Attending his memorial service, and listening to some of his colleagues and my mentors relate very personal stories that dealt with some aspect of this truly remarkable man's life and the impact he had on each one of the speakers, helped me.
Enough time eventually passed that the acute grief I felt lifted, and I no longer thought about him on a daily or even weekly basis.
Not only did he always seem to me to be so full of life and so very enthusiastic about some recent discovery he had made and his desire to share that new understanding with others, it just seemed to me like he would always be there.
Bernie was the proverbial "Energizer bunny," always in the audience at some conference or another, waiting for a chance to teach us all something new or a different way to look at things.
I didn't have the opportunity to attend Bernie's memorial, so the pain I felt at his passing has lingered.
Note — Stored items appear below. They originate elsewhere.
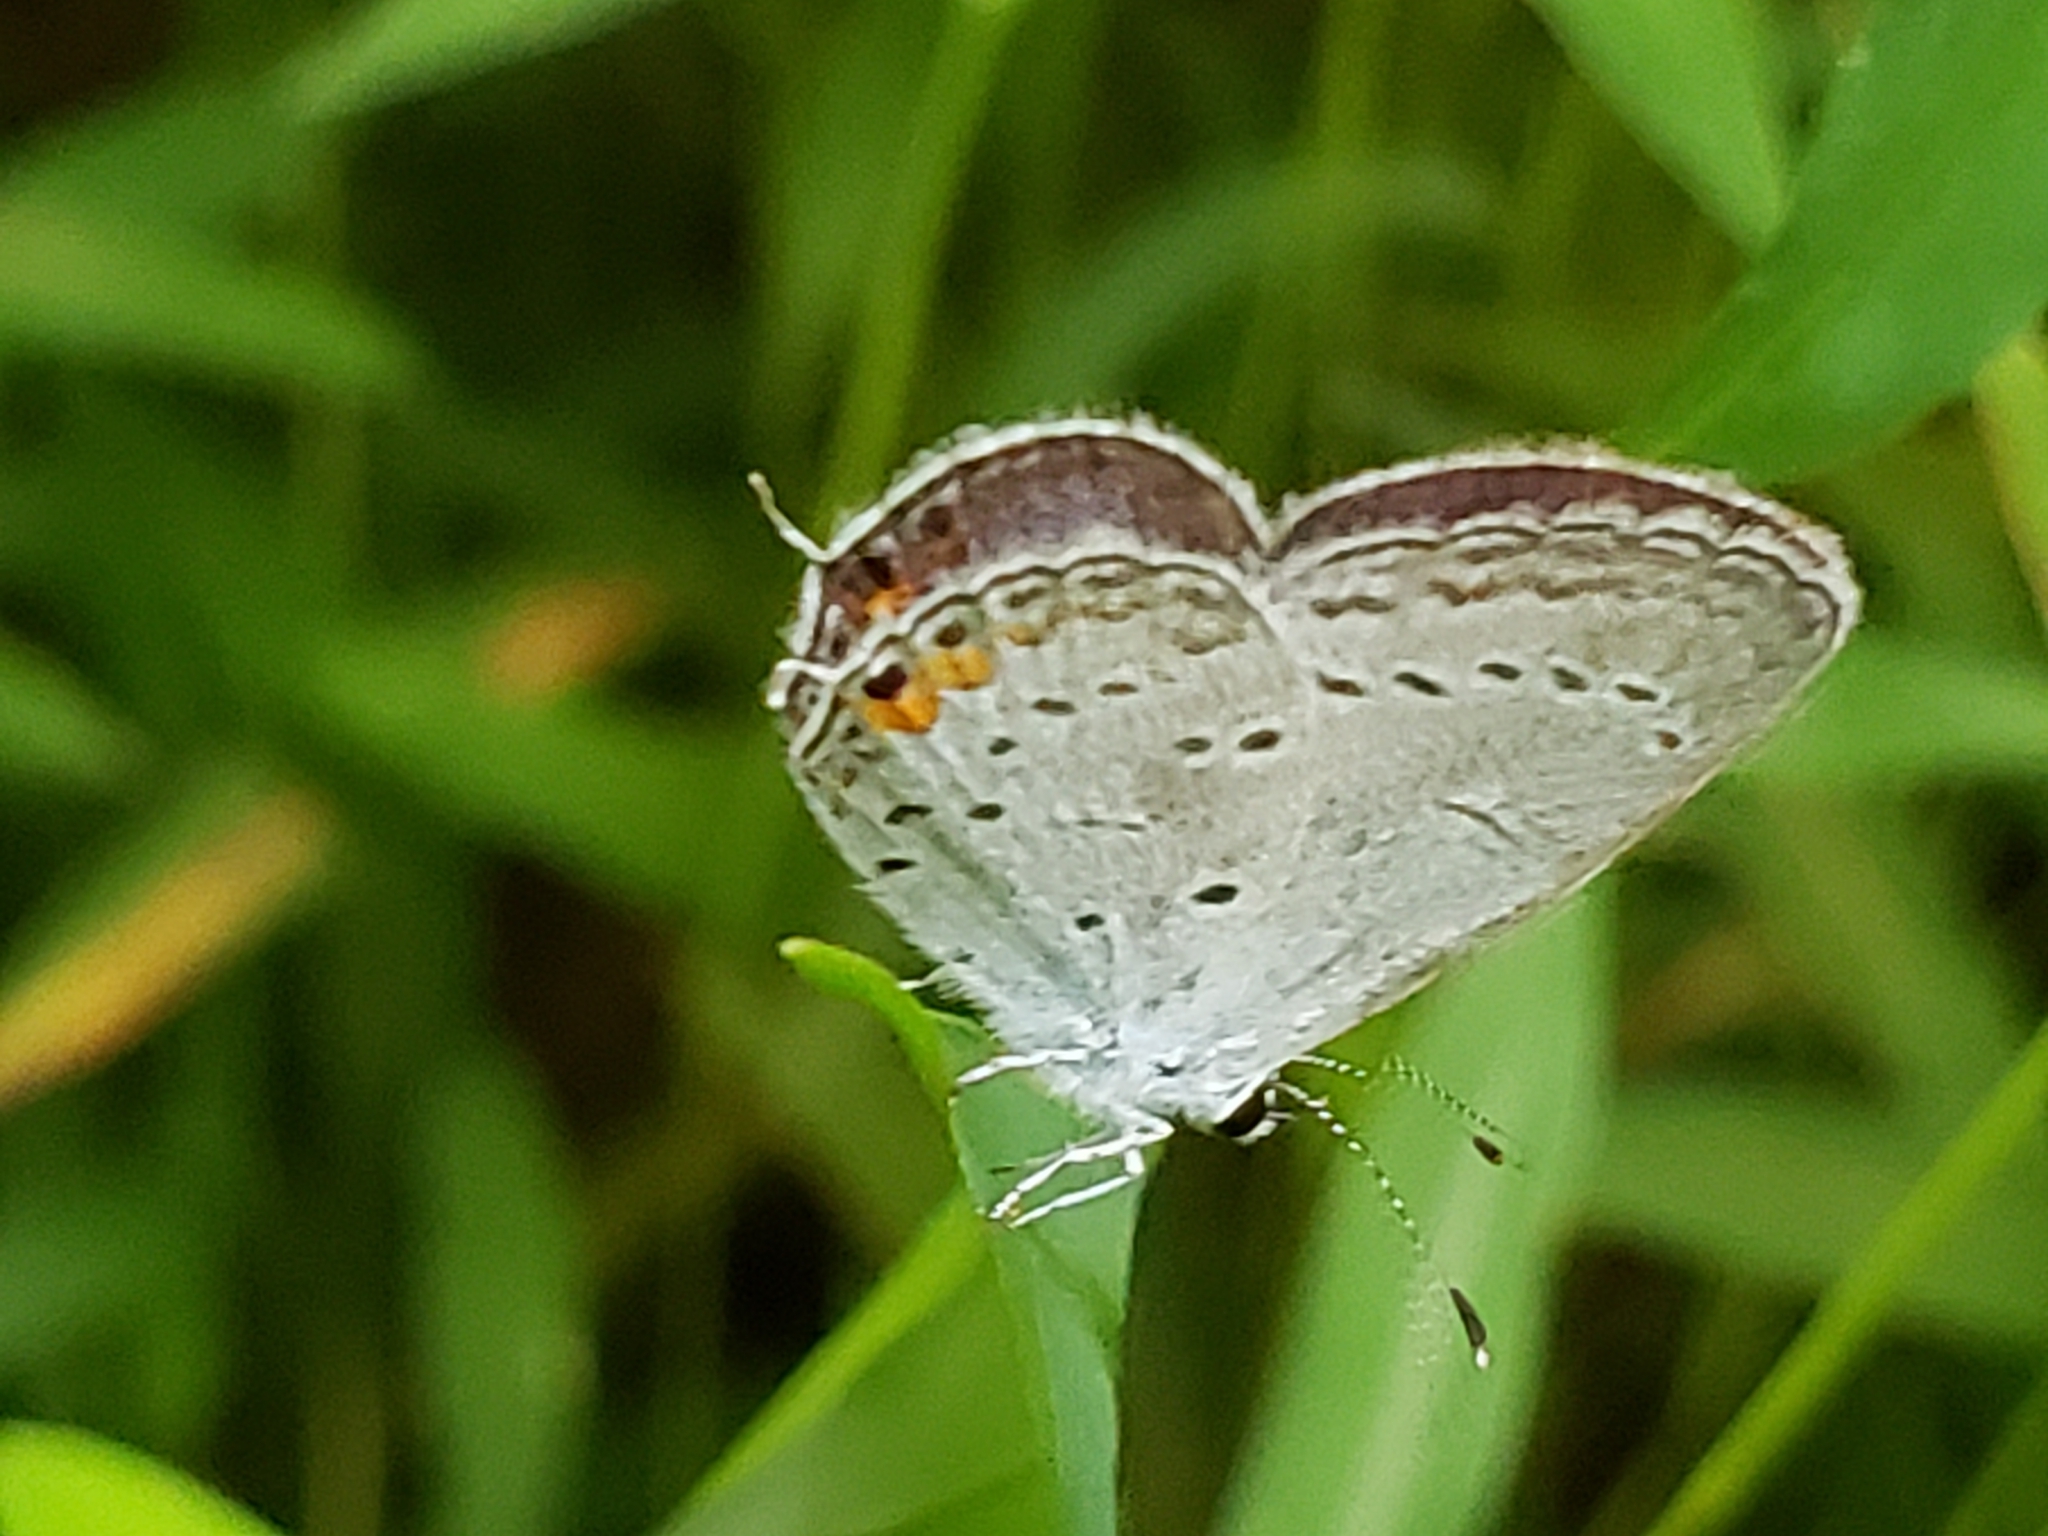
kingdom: Animalia
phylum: Arthropoda
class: Insecta
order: Lepidoptera
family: Lycaenidae
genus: Elkalyce
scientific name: Elkalyce comyntas
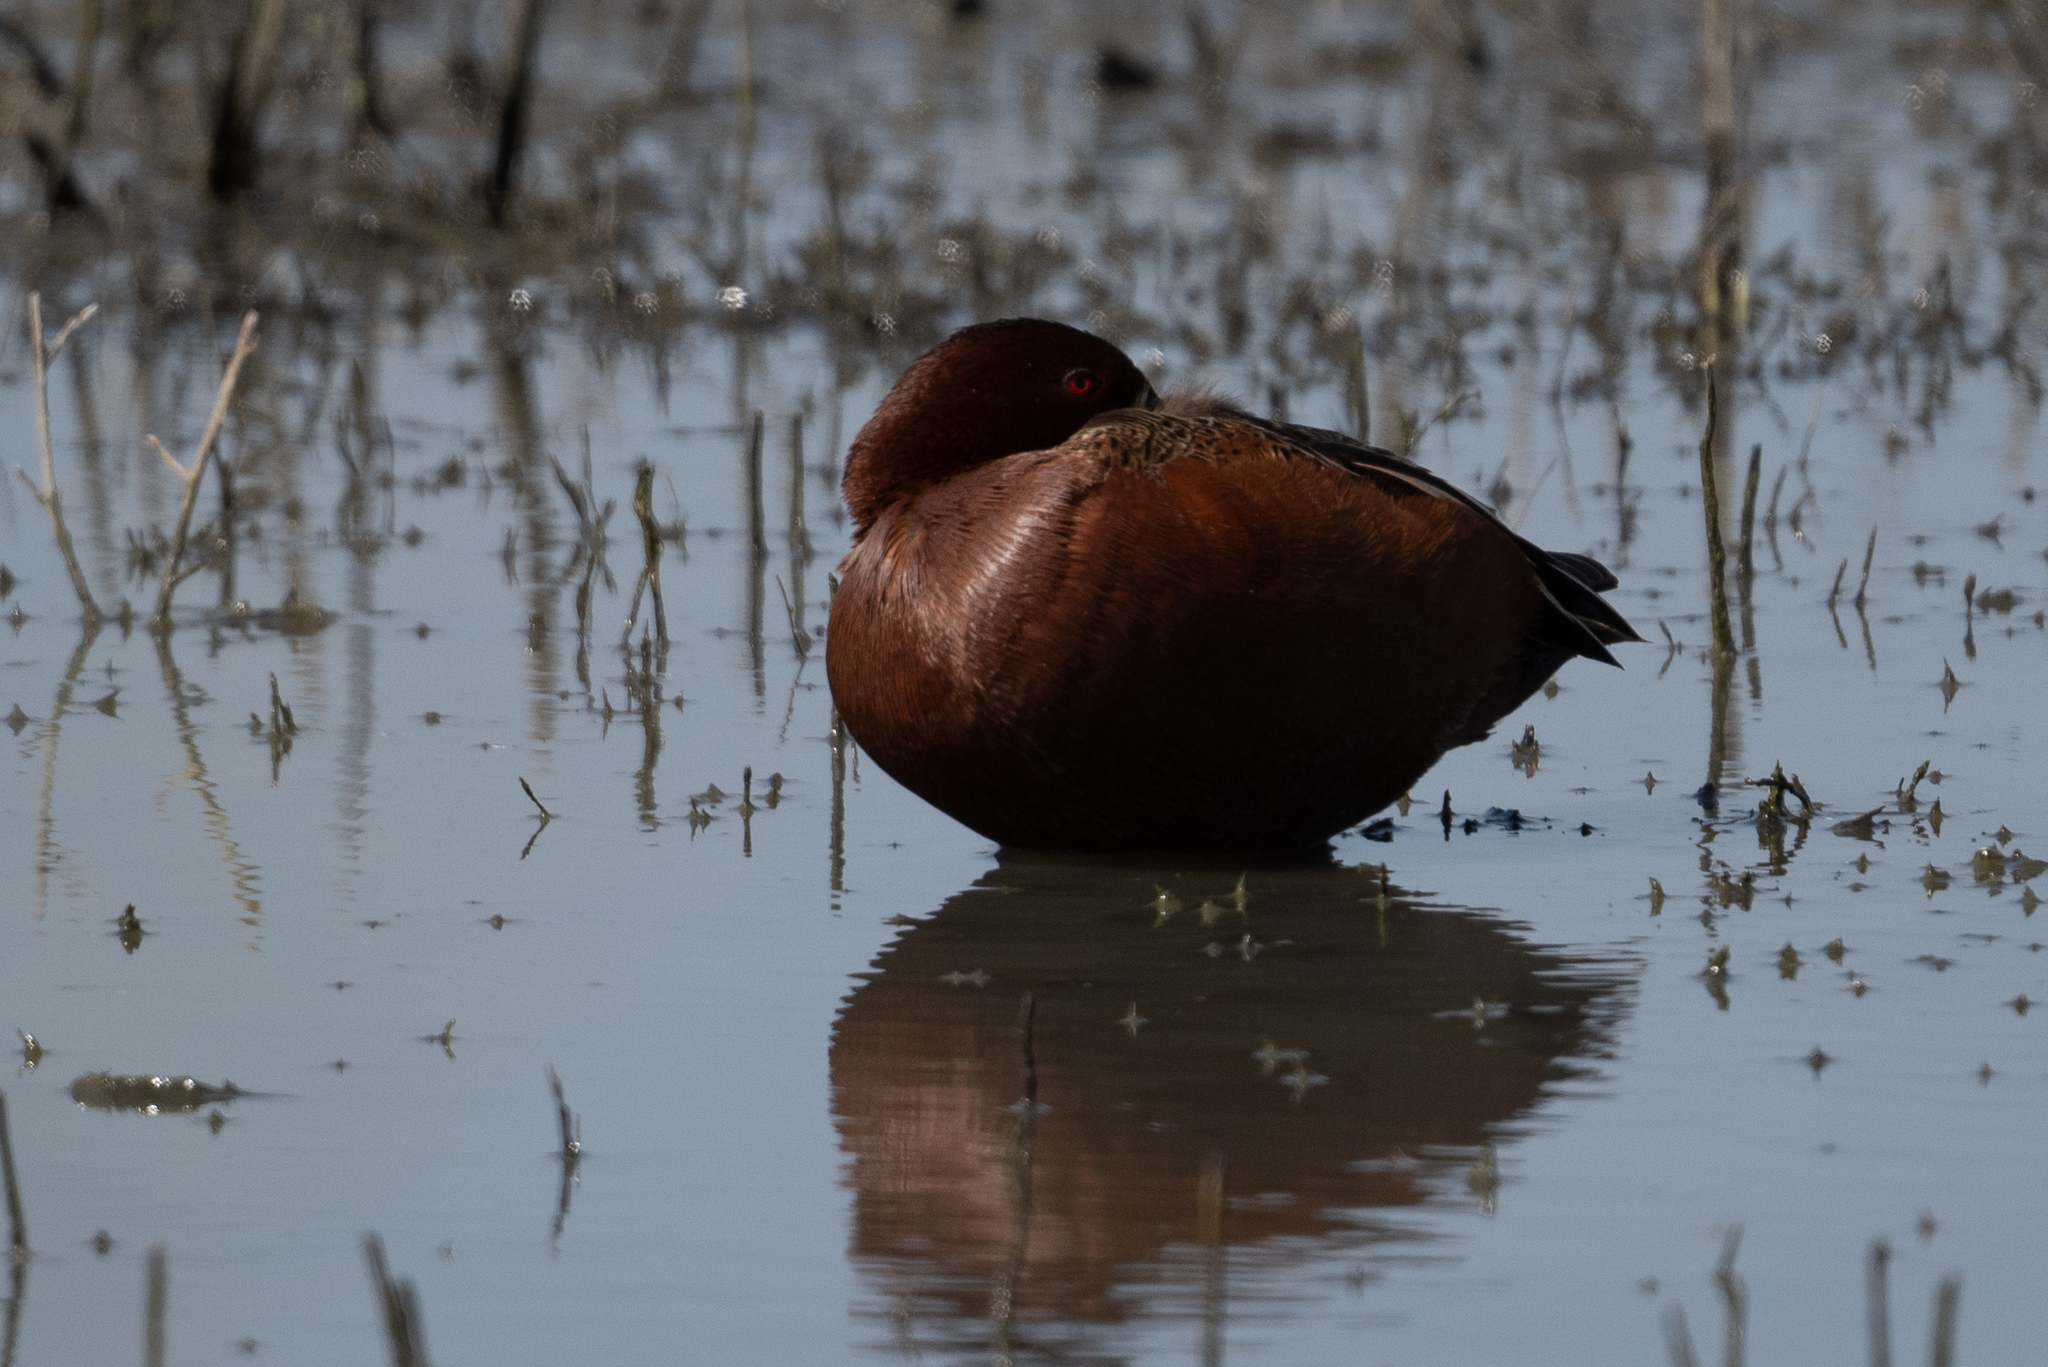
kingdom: Animalia
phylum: Chordata
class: Aves
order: Anseriformes
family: Anatidae
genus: Spatula
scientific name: Spatula cyanoptera
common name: Cinnamon teal
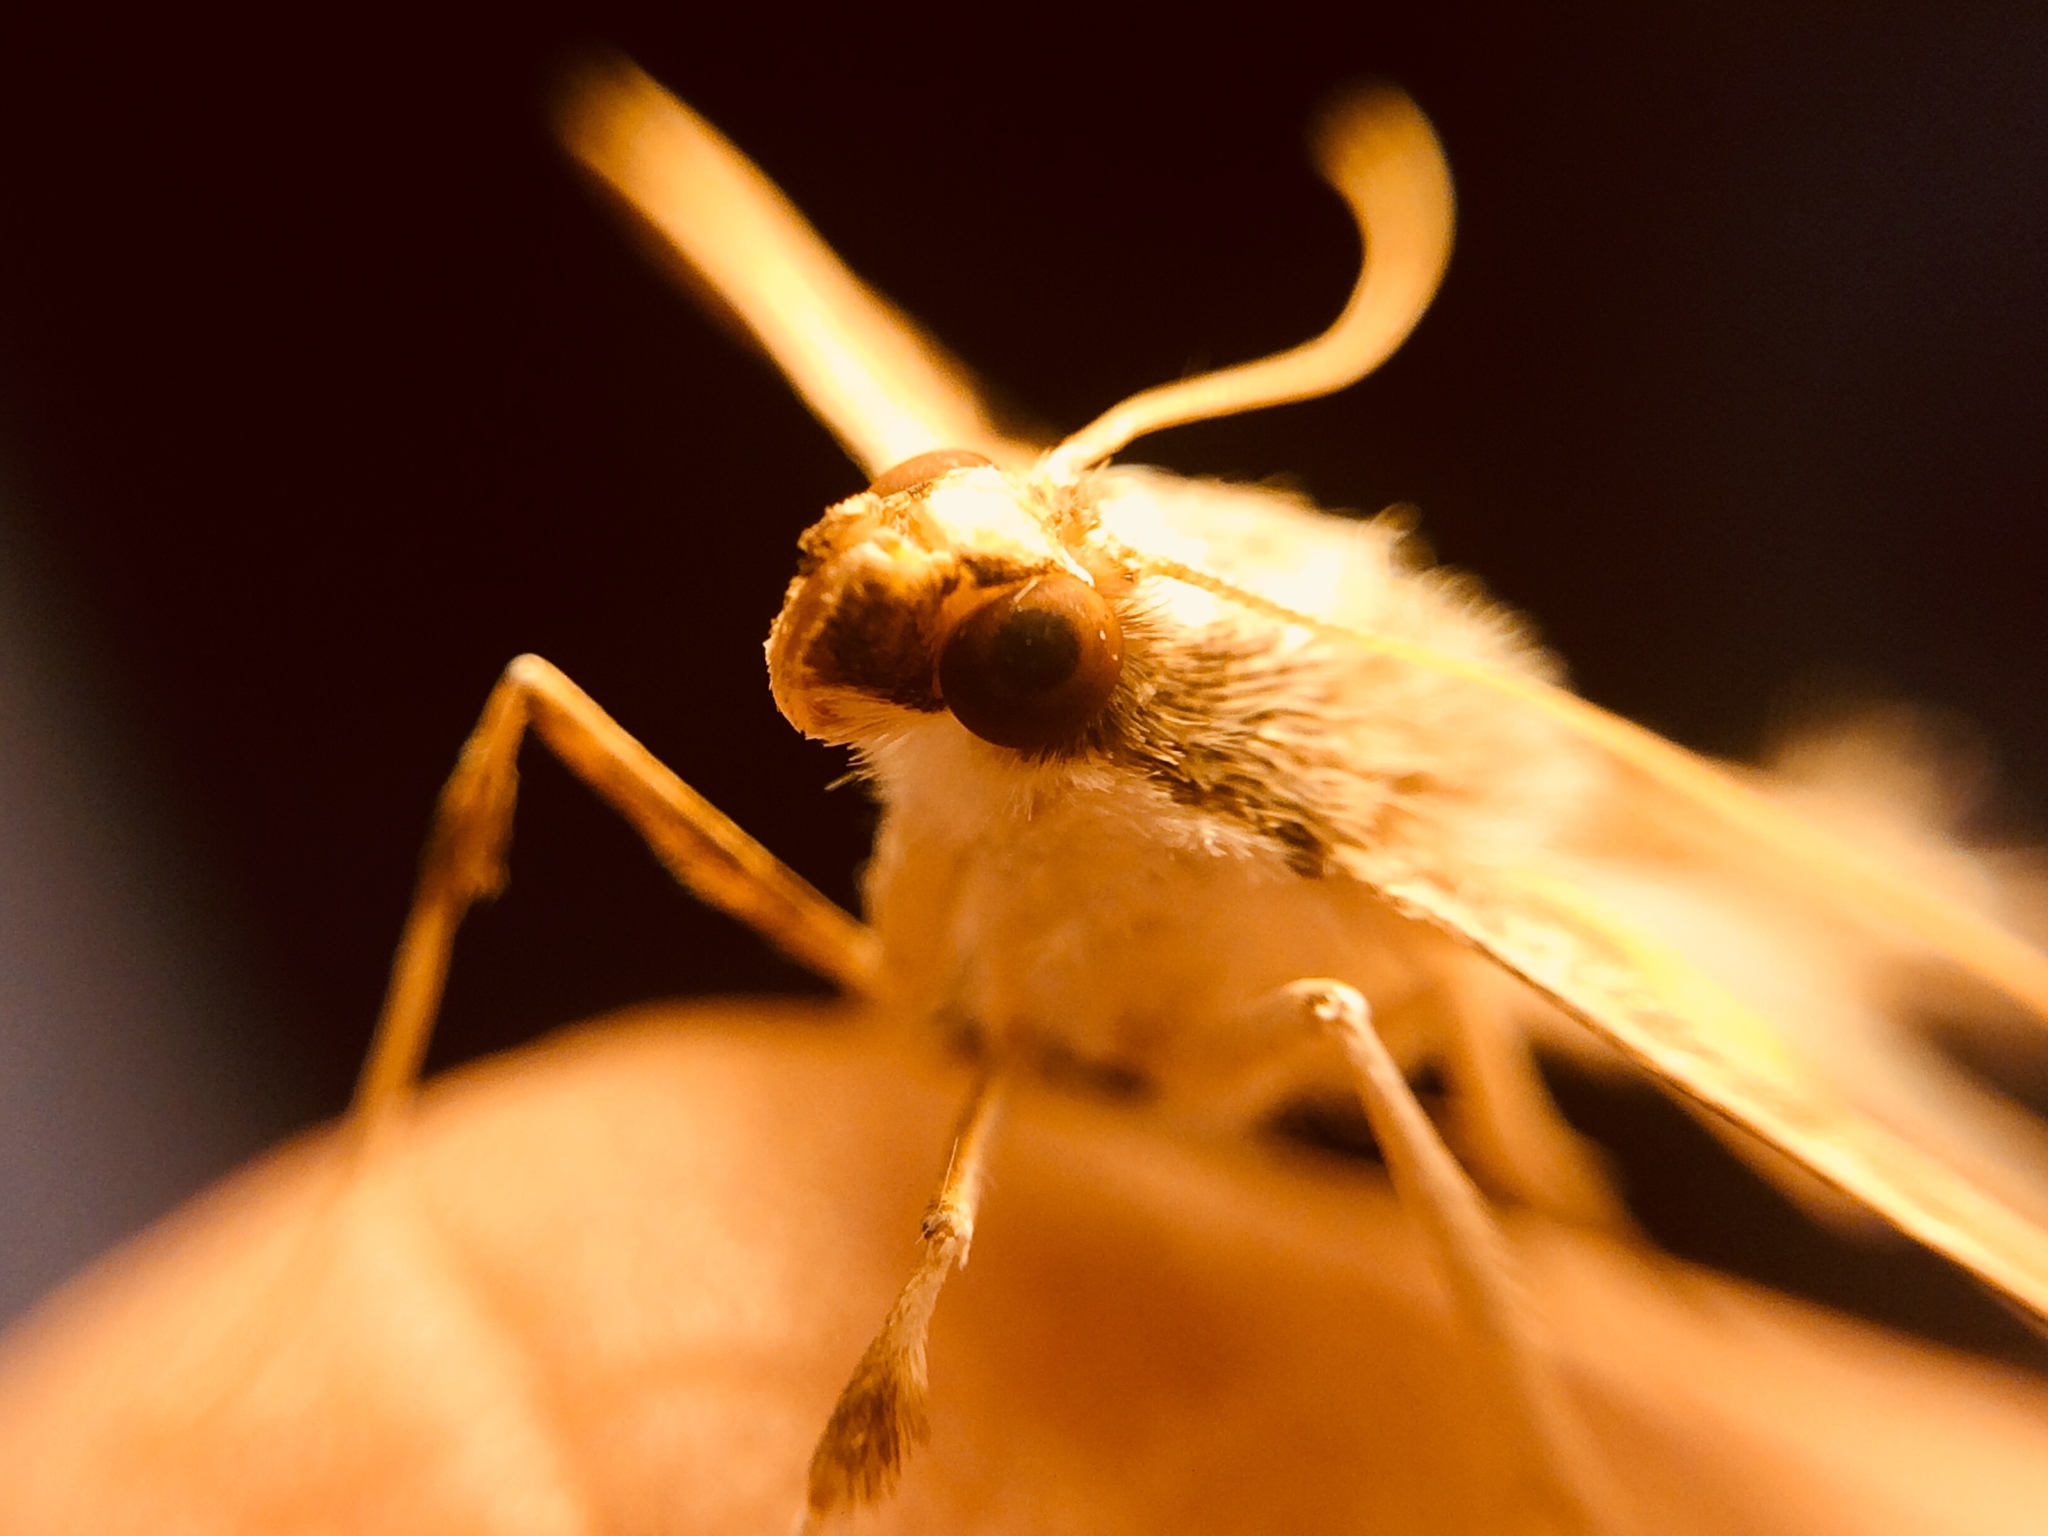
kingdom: Animalia
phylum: Arthropoda
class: Insecta
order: Lepidoptera
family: Crambidae
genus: Diaphania
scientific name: Diaphania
So, more as catharsis for me than a tribute to Bernie, I wanted to share several interactions I had with him over the years as my personal contribution to his memorial.
Bernie came on the national stage at about the time I was finishing my dermatopathology fellowship, and I eagerly read his first seminal textbook cover to cover, as if it were a novel. His approach to understanding dermatopathology was so unique and different that, for me, it brought a whole new understanding and approach to interpreting microscopic findings.
Even though I hadn't met him at that time, I knew him by reputation, of course, and respected him. I also heard the stories about his ability to be eloquent and polite while simultaneously eviscerating someone who failed to see the wisdom of what Bernie was saying, using that incredible vocabulary of his.
My first interaction with Bernie came shortly after I completed my dermatopathology fellowship, and my chair requested that I make a presentation at the next annual meeting of the American Society for Dermatopathology.
I wasn't very keen on this idea, as the case I was requested to present was in a group of poorly differentiated benign lymphoproliferative disorders that was only just beginning to be understood and subcategorized.
I was virtually certain that my youth and the controversial nature of the topic would result in a largely negative groundswell of responses by those in attendance, and that I would be left quivering at the podium in a puddle of my own human reaction.
So, on the big day, I got up nervously and gave my presentation. Upon my completion, there was a rush to the microphones by audience members who assailed me at length, letting me know in no uncertain terms that I had missed the most important pathologic features of the disease and that - as memory serves - I should have never considered making such a presentation! To put a point on it, I was simply WRONG!!!
Just when I thought things couldn't get any worse, I saw Bernie, with his shiny bald head reflecting light from the projector, rise up in the back of the darkened room and slowly make his way to the nearest microphone.
Feeling certain by then that I was about to suffer additional emotional damage to my psyche, I braced myself for the worst. I held on to the podium as Bernie began speaking and prepared myself for what I was sure would be the onslaught of his mellifluous but cutting words.
While I can't actually recall what he said, I do remember him being very positive about my presentation and him taking my side in this debate. I felt vindicated!